Written task:
Would you please copy each line of the listing that mentions "Google"?

Material for this task:

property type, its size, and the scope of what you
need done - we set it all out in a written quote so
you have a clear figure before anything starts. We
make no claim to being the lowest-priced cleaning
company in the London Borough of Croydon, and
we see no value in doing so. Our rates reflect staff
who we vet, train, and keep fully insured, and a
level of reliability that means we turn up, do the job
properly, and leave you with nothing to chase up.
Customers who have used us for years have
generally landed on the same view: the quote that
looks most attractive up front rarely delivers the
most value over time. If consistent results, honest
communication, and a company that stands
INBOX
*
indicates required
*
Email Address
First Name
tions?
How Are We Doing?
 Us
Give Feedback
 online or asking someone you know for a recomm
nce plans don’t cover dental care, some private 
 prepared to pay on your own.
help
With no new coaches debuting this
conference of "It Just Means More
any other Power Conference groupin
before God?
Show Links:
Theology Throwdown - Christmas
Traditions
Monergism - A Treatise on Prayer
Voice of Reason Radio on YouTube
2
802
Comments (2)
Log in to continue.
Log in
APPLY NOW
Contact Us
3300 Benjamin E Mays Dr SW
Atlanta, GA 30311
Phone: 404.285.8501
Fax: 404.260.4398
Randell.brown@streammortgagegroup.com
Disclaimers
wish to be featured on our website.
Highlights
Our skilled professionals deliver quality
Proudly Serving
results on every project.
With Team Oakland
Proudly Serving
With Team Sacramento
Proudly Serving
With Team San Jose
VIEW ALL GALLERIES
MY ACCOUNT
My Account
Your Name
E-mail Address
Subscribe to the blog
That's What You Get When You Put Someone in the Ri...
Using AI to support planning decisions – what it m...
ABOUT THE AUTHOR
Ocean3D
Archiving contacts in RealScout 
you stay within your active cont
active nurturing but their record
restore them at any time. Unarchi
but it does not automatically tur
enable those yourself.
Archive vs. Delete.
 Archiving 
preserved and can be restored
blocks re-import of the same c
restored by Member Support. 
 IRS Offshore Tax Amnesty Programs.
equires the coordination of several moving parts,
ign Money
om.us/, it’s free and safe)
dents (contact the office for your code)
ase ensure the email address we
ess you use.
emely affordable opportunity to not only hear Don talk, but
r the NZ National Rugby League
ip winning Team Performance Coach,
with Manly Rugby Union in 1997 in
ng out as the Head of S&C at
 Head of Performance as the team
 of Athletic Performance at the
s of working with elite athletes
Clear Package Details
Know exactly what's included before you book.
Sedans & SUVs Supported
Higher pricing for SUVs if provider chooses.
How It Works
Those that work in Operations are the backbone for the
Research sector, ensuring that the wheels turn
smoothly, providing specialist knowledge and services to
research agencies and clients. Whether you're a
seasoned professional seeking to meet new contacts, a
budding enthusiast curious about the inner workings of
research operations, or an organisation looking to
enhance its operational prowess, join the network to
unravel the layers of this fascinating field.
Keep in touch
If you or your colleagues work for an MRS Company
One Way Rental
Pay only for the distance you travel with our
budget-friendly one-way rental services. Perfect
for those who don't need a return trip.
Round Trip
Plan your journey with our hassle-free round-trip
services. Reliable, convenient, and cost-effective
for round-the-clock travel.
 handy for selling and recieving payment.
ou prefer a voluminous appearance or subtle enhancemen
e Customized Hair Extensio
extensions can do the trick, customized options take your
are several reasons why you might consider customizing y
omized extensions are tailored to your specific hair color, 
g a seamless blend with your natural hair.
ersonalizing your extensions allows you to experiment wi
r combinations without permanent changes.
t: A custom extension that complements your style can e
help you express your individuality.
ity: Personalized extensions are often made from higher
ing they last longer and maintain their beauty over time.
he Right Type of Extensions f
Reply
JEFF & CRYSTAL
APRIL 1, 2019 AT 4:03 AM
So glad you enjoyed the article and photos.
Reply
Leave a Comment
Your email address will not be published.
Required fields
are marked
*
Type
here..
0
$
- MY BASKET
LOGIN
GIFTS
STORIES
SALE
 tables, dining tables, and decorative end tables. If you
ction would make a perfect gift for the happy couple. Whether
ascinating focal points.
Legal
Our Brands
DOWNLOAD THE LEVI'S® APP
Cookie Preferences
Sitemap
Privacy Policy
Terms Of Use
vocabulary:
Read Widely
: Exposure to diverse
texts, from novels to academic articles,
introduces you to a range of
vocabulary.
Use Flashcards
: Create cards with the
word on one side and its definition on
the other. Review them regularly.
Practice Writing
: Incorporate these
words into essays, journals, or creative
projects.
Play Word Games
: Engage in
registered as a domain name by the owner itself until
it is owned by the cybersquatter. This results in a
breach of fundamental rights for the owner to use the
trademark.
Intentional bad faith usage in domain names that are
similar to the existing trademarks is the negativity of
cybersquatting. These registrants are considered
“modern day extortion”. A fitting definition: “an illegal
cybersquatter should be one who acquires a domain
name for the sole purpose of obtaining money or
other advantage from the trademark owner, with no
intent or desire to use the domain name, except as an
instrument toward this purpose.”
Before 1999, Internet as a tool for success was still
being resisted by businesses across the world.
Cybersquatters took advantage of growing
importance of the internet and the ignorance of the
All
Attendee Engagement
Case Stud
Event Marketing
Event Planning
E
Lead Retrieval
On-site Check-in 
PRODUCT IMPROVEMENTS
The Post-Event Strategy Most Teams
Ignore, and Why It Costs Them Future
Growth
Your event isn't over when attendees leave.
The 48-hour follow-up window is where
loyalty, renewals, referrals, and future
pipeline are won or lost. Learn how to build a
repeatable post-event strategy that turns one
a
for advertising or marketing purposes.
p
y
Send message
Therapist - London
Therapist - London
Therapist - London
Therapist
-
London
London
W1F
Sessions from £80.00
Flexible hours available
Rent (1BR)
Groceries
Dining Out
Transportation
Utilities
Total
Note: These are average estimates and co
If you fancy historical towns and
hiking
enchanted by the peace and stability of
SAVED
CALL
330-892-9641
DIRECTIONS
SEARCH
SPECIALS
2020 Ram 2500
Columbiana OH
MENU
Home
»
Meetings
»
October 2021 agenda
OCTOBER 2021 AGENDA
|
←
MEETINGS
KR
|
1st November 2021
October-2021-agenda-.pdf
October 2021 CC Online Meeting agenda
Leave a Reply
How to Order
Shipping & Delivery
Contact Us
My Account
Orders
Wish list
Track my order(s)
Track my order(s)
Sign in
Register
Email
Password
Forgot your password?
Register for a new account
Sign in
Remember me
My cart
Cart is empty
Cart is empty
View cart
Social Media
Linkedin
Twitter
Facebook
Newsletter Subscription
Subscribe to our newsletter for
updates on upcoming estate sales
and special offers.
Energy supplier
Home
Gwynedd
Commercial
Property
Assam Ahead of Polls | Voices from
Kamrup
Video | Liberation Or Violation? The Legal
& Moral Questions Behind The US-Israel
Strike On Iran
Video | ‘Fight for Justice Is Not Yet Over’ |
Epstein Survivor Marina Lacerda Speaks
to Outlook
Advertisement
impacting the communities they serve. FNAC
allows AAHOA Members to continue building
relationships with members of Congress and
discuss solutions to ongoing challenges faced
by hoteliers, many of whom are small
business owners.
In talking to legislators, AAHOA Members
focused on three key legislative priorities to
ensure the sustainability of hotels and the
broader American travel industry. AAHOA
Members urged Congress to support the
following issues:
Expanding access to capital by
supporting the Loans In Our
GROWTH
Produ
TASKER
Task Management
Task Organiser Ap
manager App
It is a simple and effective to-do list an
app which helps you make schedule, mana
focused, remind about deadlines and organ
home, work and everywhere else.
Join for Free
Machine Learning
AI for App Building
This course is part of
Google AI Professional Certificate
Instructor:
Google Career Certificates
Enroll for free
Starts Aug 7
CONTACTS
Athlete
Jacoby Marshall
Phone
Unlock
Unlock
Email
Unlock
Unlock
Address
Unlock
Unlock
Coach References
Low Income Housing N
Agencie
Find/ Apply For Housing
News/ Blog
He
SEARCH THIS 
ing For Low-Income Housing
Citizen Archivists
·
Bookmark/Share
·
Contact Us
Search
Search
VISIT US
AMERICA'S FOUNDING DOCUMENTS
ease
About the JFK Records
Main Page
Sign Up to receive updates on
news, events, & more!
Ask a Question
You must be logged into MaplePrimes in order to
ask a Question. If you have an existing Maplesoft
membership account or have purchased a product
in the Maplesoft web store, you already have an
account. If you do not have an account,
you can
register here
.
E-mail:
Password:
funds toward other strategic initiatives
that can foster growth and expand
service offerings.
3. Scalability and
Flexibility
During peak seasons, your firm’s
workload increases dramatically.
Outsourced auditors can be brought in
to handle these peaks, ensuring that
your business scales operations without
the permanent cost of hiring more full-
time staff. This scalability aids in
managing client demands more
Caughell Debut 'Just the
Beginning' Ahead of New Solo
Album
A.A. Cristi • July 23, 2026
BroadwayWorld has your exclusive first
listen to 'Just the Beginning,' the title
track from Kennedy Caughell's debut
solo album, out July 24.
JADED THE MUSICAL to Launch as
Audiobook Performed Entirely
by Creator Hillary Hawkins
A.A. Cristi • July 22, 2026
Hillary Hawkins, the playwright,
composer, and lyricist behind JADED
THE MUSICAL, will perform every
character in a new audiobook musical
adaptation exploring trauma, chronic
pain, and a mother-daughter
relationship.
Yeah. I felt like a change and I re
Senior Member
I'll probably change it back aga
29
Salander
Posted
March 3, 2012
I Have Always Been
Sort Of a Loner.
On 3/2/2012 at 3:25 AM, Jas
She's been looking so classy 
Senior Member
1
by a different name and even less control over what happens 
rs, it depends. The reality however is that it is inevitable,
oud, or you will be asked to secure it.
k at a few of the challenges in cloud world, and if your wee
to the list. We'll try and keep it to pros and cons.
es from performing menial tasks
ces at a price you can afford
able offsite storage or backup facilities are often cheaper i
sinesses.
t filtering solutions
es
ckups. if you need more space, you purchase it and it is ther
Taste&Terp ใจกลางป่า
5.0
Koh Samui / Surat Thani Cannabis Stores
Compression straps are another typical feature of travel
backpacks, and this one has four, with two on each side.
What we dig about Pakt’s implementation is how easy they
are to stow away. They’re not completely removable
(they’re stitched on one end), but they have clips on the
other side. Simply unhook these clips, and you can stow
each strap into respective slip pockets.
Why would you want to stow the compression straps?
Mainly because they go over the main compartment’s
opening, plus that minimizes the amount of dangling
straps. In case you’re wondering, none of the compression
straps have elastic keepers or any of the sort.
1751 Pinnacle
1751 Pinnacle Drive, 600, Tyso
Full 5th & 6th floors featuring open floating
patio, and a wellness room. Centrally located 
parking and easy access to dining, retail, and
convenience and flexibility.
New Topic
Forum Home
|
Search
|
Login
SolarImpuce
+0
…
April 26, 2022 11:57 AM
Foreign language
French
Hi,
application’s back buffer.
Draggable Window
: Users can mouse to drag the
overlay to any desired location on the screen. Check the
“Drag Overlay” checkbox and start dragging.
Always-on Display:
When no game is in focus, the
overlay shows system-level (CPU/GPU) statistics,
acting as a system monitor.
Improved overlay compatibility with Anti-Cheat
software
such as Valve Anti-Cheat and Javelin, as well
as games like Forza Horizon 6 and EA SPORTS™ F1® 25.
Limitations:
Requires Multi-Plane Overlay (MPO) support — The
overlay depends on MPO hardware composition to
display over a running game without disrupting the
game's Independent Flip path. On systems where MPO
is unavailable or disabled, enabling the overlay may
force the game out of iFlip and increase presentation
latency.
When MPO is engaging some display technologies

Reply to the task:
Google AI Professional Certificate
Google Career Certificates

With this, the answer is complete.